🔍
Bouton_Accueil

Notes sur le dualisme
Maurice Adam

I

Sous le voile du polythéisme, une même doctrine a été enseignée, au fond des sanctuaires des Religions anciennes, c’est la doctrine de l’Emanation : Il n’y a qu’un seul Dieu, l’Etre infini d’où émane tout ce qui est. La Religion des Hindous, la Kabbale et l’Ecole d’Alexandrie nous ont conservé plus ou moins purement cet ésotérisme.

Une conséquence de cette doctrine, ce n’est pas, comme on l’a dit, l’identité du bien et du mal, mais la négation du mal en tant qu’entité. Le mal n’a pas l’être, ce qui ne veut pas dire que l’homme n’ait une loi à observer.

Cependant, et ce ne fut probablement qu’à un moment donné, la plupart des religions admirent, ou, du moins enseignèrent exotériquement l’existence d’un principe du mal créé par le Dieu unique. Peut-être la conséquence de la doctrine, que le mal n’est pas, satisfaisait moins leur intelligence que la doctrine elle-même, ou peut-être se rendaient-elles compte que certaines vérités mal comprises pouvaient devenir dangereuses.

En admettant l’existence d’un mauvais principe (1) créé par Dieu, avec le mal pour mission, elles évitaient ce danger. D’autre part, elles ne pouvaient attribuer à Dieu la cause du mal : Si Dieu n’est pas infiniment bon, il n’est pas parfait, il n’est pas Dieu. Mais elles crurent vainement disculper Dieu en le faisant créateur d’un principe du mal. La difficulté n’est que reculée et l’erreur est aussi grande : Dieu, est toujours la cause du Mal.

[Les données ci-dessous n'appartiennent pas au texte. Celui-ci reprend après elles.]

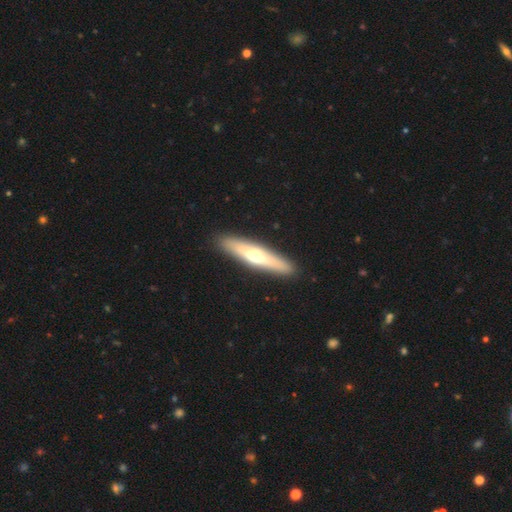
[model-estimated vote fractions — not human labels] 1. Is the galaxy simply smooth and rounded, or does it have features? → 48% featured or disk, 47% smooth, 5% star or artifact.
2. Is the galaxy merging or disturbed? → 90% none, 7% minor disturbance, 2% major disturbance, 1% merger.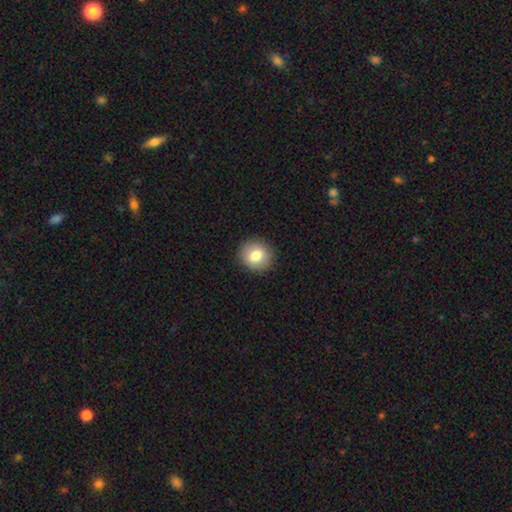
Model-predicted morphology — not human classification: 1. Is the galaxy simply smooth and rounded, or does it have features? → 79% smooth, 12% featured or disk, 9% star or artifact.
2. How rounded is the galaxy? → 83% round, 16% in between, 1% cigar-shaped.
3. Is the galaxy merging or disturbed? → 91% none, 6% minor disturbance, 2% major disturbance, 1% merger.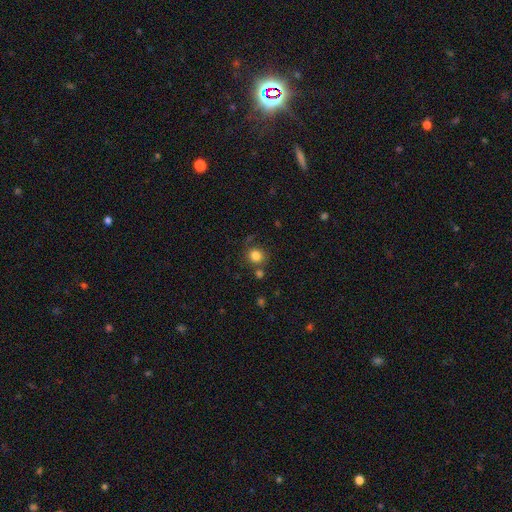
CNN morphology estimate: smooth-or-featured: smooth: 82% | star or artifact: 12% | featured or disk: 6%
  how-rounded: round: 88% | in between: 11% | cigar-shaped: 1%
  merging: none: 76% | merger: 10% | minor disturbance: 10% | major disturbance: 4%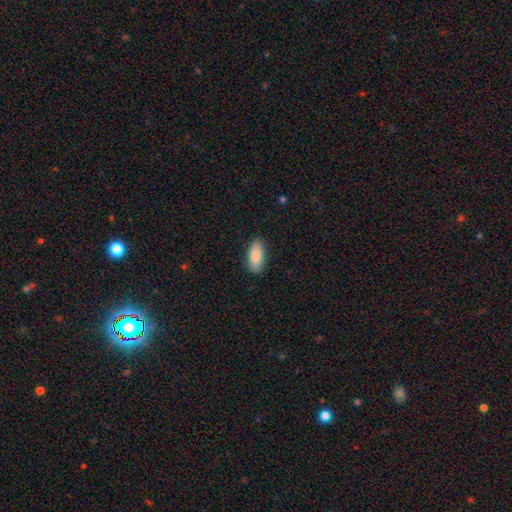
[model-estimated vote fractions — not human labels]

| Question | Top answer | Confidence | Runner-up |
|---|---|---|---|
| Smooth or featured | smooth | 88% | featured or disk (6%) |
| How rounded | in between | 87% | cigar-shaped (11%) |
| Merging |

Les Mages Keiomarites, antérieurs à Zoroastre avaient adopté cette doctrine. Zoroastre en vit le côté faible, et, voulant sublimer l’idée du Dieu unique, enseigna que Dieu avait créé le Monde de rien, et que le mal avait pour cause un mauvais principe, coéternel à Dieu dans le passé, mais qui devait un jour être définitivement vaincu et anéanti (2). Mais Zoroastre, en voulant éviter l’erreur de Dieu auteur du mal conduisant à la négation de Dieu, aboutit à la même conclusion par une voie différente : Si Dieu est combattu par une puissance opposée, distincte de lui, coéternelle à lui, qu’il n’a pas créée, c’est que Dieu n’est pas l’absolu, l’infini, la cause de tout ; c’est dire que Dieu n’existe pas.

On a essayé de justifier Zoroastre de Dualisme. Mithra, a-t-on dit, est le médiateur entre le bon et le mauvais principe, et ce prétendu mauvais principe est l’analogue de Siva, le destructeur, ou mieux le transformateur. Zoroastre aurait été ainsi trinitaire et non dualiste. Cette opinion ne semble pas justifiée. Mithra est bien médiateur, mais entre Dieu et l’Univers ; c’est le Démiurge, le premier des Izeds, analogues aux Eons ou aux Anges, et non un troisième principe équilibrant, ramenant le binaire à l’Unité.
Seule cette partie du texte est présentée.